(TEXT BLOCK):
___

Raspberries picked in Angus, which are bound for British supermarkets.
Raspberries picked in Angus, which are bound for British supermarkets.

A migrant worker scheme designed to prevent the collapse of a key Tayside and Fife industry is a “recipe for exploitation”, MPs were told.

The soft fruit sector is worth an estimated £115 million a year to Scotland’s economy, with most of that wealth generated in Courier Country.

But fears were raised in the Commons on Tuesday that overseas workers are in “real danger” of falling into slavery under the seasonal agricultural workers scheme (SAWS).

The trial, providing an annual temporary workforce of 2,500 to British farms, is due to start in April and last a minimum of two years.

Labour MP Alex Norris said while the seasonal employment offers non-EU citizens the chance to improve their lives, it also risks treating them as a “disposable asset” and creates a “recipe for exploitation”.

___

(ASSIGNMENT): Pick up the article on the seasonal agricultural workers scheme after its last sentence and continue it. The entries that follow have nothing to do with the text.

___

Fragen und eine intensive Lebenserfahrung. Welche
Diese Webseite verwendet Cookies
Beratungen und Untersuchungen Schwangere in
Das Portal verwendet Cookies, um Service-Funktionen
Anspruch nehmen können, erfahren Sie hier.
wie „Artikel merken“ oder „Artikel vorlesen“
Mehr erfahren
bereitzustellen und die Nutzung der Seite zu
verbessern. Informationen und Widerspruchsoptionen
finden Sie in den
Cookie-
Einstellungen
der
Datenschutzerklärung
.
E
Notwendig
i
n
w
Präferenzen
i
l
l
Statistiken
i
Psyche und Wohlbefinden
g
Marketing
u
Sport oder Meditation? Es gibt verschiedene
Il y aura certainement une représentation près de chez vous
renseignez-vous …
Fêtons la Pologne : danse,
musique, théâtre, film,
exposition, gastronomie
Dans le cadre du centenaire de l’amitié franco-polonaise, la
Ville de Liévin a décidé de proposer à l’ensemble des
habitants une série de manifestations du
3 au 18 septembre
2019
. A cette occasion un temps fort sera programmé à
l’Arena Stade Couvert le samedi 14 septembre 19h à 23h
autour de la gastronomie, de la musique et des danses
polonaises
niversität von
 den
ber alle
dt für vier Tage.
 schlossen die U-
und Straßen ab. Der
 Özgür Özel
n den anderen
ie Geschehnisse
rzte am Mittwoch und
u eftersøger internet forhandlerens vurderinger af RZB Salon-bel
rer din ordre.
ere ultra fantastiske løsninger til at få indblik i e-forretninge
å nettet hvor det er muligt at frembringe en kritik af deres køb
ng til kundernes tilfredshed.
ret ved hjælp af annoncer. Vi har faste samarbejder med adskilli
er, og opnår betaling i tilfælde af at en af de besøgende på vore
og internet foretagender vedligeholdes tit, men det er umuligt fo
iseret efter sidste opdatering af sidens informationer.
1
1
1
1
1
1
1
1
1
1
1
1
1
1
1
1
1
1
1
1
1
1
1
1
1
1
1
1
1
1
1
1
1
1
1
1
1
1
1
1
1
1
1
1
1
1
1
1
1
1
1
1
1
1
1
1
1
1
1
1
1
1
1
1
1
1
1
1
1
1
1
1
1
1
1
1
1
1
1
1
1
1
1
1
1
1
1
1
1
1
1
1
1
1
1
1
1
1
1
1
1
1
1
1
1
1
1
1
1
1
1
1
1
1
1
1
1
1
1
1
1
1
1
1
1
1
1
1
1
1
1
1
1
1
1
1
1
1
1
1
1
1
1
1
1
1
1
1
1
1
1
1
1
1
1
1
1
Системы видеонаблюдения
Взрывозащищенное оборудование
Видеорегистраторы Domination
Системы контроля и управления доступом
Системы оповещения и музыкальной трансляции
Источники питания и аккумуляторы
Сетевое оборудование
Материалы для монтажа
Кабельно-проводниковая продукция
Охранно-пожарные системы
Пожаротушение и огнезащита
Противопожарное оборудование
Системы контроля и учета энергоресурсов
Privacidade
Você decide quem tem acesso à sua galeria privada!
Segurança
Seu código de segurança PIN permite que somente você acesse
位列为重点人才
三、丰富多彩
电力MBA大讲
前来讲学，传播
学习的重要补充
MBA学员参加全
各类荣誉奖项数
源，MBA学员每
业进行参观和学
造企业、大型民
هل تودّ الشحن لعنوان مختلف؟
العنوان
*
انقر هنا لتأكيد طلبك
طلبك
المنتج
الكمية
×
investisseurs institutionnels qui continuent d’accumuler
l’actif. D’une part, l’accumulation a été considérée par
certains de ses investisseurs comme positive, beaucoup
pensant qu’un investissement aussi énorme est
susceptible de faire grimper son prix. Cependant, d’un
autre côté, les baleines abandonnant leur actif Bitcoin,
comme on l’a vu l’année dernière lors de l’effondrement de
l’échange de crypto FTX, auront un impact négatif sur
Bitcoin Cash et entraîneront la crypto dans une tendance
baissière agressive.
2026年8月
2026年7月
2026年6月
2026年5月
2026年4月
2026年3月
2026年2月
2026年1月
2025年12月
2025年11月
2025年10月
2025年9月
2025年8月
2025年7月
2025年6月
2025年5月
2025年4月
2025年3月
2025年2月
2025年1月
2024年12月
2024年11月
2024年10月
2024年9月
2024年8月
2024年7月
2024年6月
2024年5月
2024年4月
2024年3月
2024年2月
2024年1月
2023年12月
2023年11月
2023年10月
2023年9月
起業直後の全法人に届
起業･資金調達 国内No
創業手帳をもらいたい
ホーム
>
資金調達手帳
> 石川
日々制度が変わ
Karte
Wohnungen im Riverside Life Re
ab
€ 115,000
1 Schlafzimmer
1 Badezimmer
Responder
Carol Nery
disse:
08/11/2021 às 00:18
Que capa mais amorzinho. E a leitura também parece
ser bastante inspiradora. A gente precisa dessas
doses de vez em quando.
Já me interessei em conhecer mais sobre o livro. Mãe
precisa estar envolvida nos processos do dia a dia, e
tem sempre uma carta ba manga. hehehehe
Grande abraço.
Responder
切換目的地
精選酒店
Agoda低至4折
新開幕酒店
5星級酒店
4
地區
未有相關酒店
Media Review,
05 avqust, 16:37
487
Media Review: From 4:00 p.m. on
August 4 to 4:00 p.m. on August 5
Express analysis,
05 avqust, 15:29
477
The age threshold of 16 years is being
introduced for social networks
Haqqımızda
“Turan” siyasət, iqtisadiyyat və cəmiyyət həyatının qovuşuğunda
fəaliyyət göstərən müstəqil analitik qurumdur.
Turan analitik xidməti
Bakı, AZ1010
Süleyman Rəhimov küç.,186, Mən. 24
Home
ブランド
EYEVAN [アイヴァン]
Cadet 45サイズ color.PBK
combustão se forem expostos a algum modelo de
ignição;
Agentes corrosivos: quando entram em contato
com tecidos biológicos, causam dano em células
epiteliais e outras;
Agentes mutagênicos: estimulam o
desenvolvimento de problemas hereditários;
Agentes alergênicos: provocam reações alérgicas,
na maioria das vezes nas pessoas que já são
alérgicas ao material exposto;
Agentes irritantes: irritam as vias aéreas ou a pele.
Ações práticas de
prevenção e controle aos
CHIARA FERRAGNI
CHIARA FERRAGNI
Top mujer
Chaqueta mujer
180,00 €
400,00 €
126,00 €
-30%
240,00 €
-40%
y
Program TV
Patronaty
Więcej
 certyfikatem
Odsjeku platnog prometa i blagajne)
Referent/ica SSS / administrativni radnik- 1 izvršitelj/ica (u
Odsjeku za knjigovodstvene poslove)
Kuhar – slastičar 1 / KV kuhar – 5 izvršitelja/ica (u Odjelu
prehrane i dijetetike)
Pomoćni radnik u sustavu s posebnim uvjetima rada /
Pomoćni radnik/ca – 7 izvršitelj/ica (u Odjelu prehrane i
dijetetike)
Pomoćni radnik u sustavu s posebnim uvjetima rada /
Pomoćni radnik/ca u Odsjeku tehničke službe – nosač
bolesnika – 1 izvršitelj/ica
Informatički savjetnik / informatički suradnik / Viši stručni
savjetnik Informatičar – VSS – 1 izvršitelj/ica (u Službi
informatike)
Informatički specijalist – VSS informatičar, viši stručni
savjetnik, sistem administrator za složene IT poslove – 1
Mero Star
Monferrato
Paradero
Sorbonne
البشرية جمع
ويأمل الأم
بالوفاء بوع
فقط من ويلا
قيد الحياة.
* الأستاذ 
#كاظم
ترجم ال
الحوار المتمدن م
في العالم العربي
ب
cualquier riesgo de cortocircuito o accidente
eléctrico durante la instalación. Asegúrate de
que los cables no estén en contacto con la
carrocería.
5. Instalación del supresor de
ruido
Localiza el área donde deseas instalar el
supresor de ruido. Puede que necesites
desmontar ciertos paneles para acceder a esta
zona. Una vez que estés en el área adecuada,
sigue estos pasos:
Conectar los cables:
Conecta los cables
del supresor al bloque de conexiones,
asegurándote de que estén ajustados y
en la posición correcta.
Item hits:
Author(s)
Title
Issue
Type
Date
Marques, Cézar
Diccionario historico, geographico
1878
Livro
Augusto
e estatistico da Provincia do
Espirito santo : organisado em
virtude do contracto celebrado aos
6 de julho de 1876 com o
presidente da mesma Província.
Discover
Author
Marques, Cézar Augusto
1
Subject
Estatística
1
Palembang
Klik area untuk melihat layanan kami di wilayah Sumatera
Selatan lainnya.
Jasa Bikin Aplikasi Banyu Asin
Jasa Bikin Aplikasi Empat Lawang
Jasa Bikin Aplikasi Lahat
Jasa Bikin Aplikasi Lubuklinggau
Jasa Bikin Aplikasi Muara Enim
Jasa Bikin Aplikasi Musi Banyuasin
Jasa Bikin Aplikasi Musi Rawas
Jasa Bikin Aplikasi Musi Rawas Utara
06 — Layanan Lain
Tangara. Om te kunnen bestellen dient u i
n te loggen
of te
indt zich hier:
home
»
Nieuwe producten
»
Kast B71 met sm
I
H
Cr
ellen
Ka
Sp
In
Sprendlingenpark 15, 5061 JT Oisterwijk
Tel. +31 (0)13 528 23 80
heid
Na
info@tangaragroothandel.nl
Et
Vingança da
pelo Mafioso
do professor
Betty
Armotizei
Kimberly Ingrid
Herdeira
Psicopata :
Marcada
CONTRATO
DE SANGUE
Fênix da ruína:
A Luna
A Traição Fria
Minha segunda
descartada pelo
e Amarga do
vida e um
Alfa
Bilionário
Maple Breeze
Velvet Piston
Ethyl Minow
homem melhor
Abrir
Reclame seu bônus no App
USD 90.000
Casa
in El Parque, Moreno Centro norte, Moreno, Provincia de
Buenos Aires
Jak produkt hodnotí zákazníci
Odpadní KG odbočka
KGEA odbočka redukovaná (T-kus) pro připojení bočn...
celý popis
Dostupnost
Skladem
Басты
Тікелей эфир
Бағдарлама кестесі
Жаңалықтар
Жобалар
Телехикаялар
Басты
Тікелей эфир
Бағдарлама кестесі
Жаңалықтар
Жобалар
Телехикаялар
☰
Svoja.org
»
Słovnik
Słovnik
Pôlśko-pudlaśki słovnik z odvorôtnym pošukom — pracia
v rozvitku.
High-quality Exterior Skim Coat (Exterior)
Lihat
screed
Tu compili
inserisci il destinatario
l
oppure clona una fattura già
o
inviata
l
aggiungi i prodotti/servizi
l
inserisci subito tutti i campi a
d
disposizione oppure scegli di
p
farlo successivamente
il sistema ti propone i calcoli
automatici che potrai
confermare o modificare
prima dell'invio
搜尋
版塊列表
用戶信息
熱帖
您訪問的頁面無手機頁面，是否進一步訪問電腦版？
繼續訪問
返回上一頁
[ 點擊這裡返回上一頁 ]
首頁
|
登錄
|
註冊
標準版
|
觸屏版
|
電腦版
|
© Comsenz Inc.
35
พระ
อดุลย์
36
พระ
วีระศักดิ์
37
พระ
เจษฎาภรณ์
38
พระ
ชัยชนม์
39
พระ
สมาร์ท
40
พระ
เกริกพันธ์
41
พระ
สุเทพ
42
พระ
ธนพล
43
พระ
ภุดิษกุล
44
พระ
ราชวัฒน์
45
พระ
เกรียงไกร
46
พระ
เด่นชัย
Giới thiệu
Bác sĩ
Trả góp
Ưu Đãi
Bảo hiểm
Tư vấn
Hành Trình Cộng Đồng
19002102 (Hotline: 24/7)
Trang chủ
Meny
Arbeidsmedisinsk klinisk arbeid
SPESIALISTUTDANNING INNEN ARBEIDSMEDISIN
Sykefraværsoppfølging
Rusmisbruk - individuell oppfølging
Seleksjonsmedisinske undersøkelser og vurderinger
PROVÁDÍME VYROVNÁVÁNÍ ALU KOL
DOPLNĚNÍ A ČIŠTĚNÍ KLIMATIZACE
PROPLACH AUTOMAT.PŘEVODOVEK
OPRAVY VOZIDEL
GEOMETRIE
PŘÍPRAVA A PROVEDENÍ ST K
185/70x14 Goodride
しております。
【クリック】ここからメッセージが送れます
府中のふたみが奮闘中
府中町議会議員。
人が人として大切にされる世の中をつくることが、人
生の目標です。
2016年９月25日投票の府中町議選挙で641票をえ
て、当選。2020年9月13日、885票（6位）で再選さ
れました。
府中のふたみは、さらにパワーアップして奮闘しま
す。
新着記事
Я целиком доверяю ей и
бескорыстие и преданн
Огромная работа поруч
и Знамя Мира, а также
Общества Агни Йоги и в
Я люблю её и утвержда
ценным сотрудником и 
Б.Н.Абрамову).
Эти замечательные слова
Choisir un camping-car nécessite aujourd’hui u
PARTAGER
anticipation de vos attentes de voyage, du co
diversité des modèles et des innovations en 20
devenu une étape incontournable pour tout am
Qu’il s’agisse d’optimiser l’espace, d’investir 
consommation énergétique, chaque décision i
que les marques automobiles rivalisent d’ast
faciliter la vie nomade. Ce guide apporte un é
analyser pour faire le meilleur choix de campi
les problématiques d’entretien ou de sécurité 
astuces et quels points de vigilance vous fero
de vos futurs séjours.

___

(OUTPUT BELOW):
“I believe that SAWS as it is currently formulated does presents a significant risk of creating slavery,” the Nottingham North MP said.

Mr Norris said there are “real dangers” in the scheme, adding its forerunner, which expired in 2013, was dogged by workers being underpaid, misled and abused.

Pickers sank into debt bondage with recruiters, where loans for flights and other upfront costs are repaid through work, he added.

He said: “Actually what happens then is an inflated or artificial debt that people then have to work back and never actually burn off.”

Growers in Tayside have warned that rogue gangmasters have hung around their farms looking to tap up their workers for exploitation, as reported by The Courier.

Kirstene Hair said when she visits soft fruit farms in her Angus constituency she sees the same workers coming back over several years.

“If they were coming to particularly harsh conditions they wouldn’t come back year on year,” the Scottish Conservative MP said.

Nick Hurd, a Home Office minister, said action “up to and including revocation of the sponsor’s licence” will be taken if scheme operators fall short of required standards, such as placing someone in debt bondage.

“We are very clear that just as we want to support UK businesses, it is just as important to us that everyone working within our economy is safe and treated fairly and with respect,” the Tory MP added.